### Required action
Go through the data and tally the lines that hold the string "aceite". Reply with the total alone.

Collected data
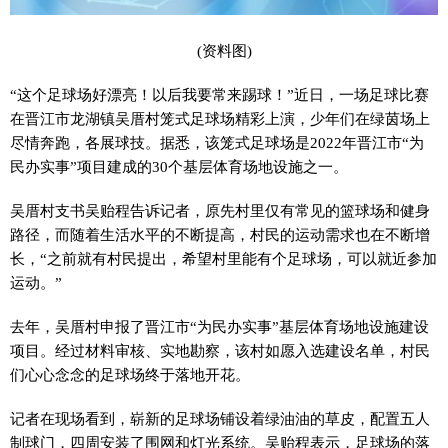
(资料图)
“这个足球场好漂亮！以后我要常来踢球！”近日，一场足球比赛
在晋江市龙湖镇吴厝村笼式足球场精彩上演，少年们在绿茵场上
尽情奔跑，各展球技。据悉，该笼式足球场是2022年晋江市“为
民办实事”项目建成的30个基层体育场地设施之一。
吴厝村支书吴贻程告诉记者，原先村里仅有常见的篮球场和健身
路径，而随着生活水平的不断提高，村民的运动需求也在不断增
长，“之前就有村民提出，希望村里能有个足球场，可以就近参加
运动。”
去年，吴厝村申报了晋江市“为民办实事”基层体育场地设施建设
项目。经过材料审核、实地勘察，该村如愿入选建设名单，村民
们心心念念的足球场终于落地开花。
记者在现场看到，崭新的足球场铺设着绿油油的草皮，配置五人
制球门，四周安装了围网和灯光系统。吴贻程表示，足球场的落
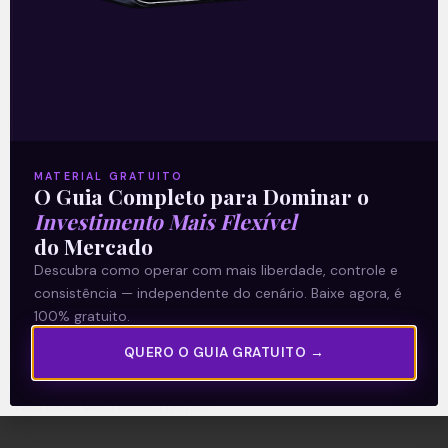
A Levante
Sobre nós
Termos e Condições
MATERIAL GRATUITO
O Guia Completo para Dominar o
Política de Privacidade
Investimento Mais Flexível
do Mercado
Explore
Descubra como operar com mais liberdade, controle e
consistência — independente do cenário. Baixe agora, é
Artigos
100% gratuito.
E Eu Com Isso?
QUERO O GUIA GRATUITO →
Vídeos no Youtube
Manuais de Investimento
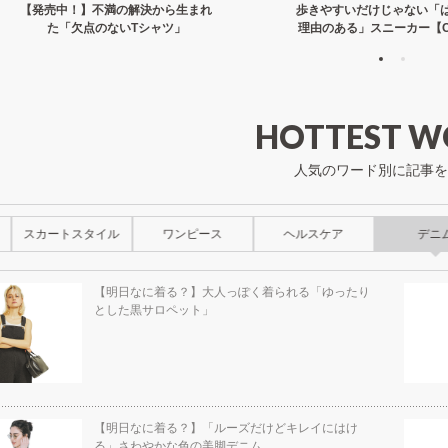
【発売中！】不満の解決から生まれ
歩きやすいだけじゃない「
た「欠点のないTシャツ」
理由のある」スニーカー【C
HOTTEST W
人気のワード別に記事を
スカートスタイル
ワンピース
ヘルスケア
デニ
【明日なに着る？】大人っぽく着られる「ゆったり
とした黒サロペット」
【明日なに着る？】「ルーズだけどキレイにはけ
る」さわやかな色の美脚デニム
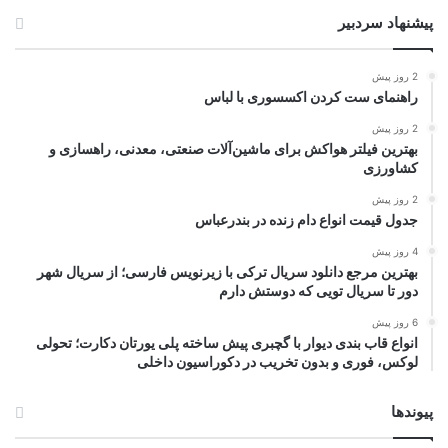
پیشنهاد سردبیر
2 روز پیش
راهنمای ست کردن اکسسوری با لباس
2 روز پیش
بهترین فیلتر هواکش برای ماشین‌آلات صنعتی، معدنی، راهسازی و
کشاورزی
2 روز پیش
جدول قیمت انواع دام زنده در بندرعباس
4 روز پیش
بهترین مرجع دانلود سریال ترکی با زیرنویس فارسی؛ از سریال شهر
دور تا سریال تویی که دوستش دارم
6 روز پیش
انواع قاب بندی دیوار با گچبری پیش ساخته پلی یورتان دکارت؛ تحولی
لوکس، فوری و بدون تخریب در دکوراسیون داخلی
پیوندها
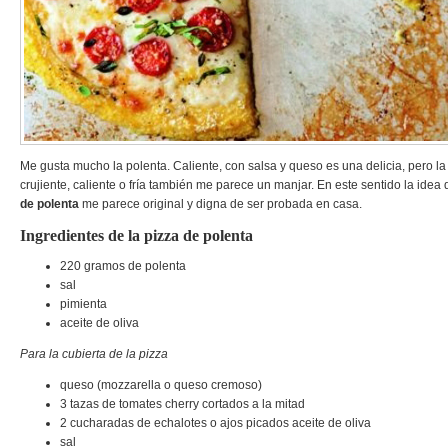
Me gusta mucho la polenta. Caliente, con salsa y queso es una delicia, pero l
crujiente, caliente o fría también me parece un manjar. En este sentido la idea
de polenta
me parece original y digna de ser probada en casa.
Ingredientes de la pizza de polenta
220 gramos de polenta
sal
pimienta
aceite de oliva
Para la cubierta de la pizza
queso (mozzarella o queso cremoso)
3 tazas de tomates cherry cortados a la mitad
2 cucharadas de echalotes o ajos picados aceite de oliva
sal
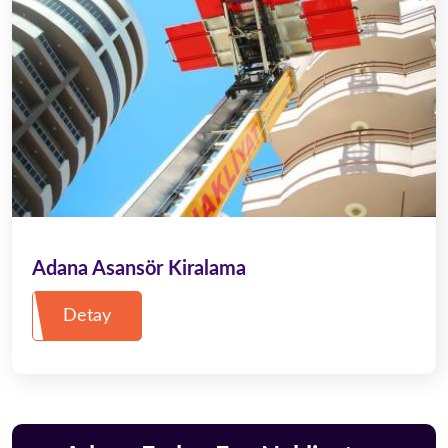
Adana Asansör Kiralama
Detay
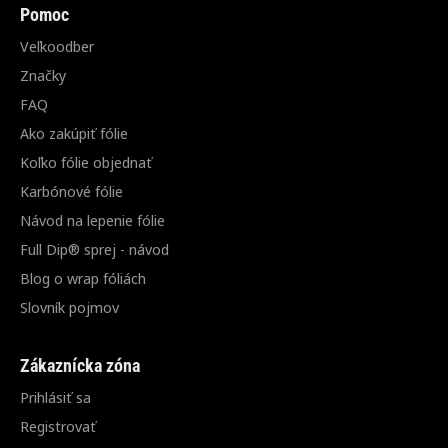
Pomoc
Veľkoodber
Značky
FAQ
Ako zakúpiť fólie
Koľko fólie objednať
Karbónové fólie
Návod na lepenie fólie
Full Dip® sprej - návod
Blog o wrap fóliách
Slovník pojmov
Zákaznícka zóna
Prihlásiť sa
Registrovať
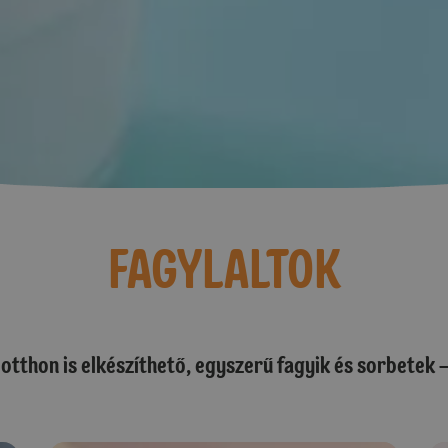
FAGYLALTOK
: otthon is elkészíthető, egyszerű fagyik és sorbetek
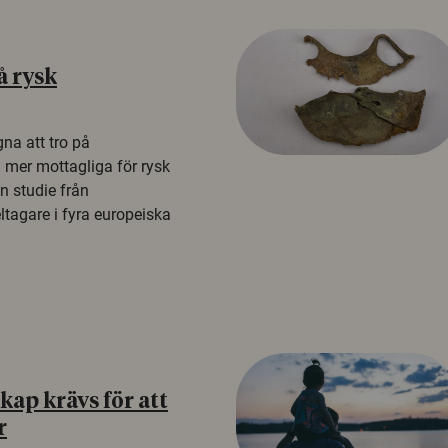
å rysk
na att tro på
a mer mottagliga för rysk
n studie från
tagare i fyra europeiska
ap krävs för att
r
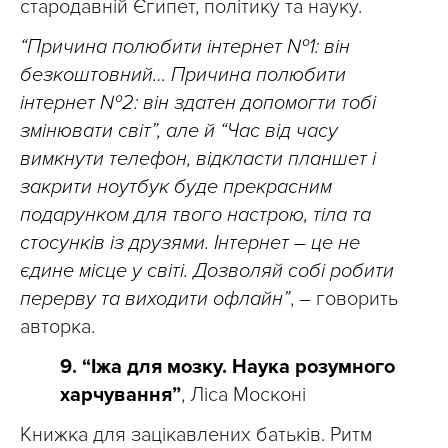
стародавній Єгипет, політику та науку.
“Причина полюбити інтернет №1: він
безкоштовний… Причина полюбити
інтернет №2: він здатен допомогти тобі
змінювати світ”, але й “Час від часу
вимкнути телефон, відкласти планшет і
закрити ноутбук буде прекрасним
подарунком для твого настрою, тіла та
стосунків із друзями. Інтернет – це не
єдине місце у світі. Дозволяй собі робити
перерву та виходити офлайн”
, – говорить
авторка.
9. “Іжа для мозку. Наука розумного
харчування”
, Ліса Москоні
Книжка для зацікавлених батьків. Ритм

### Solved problem
2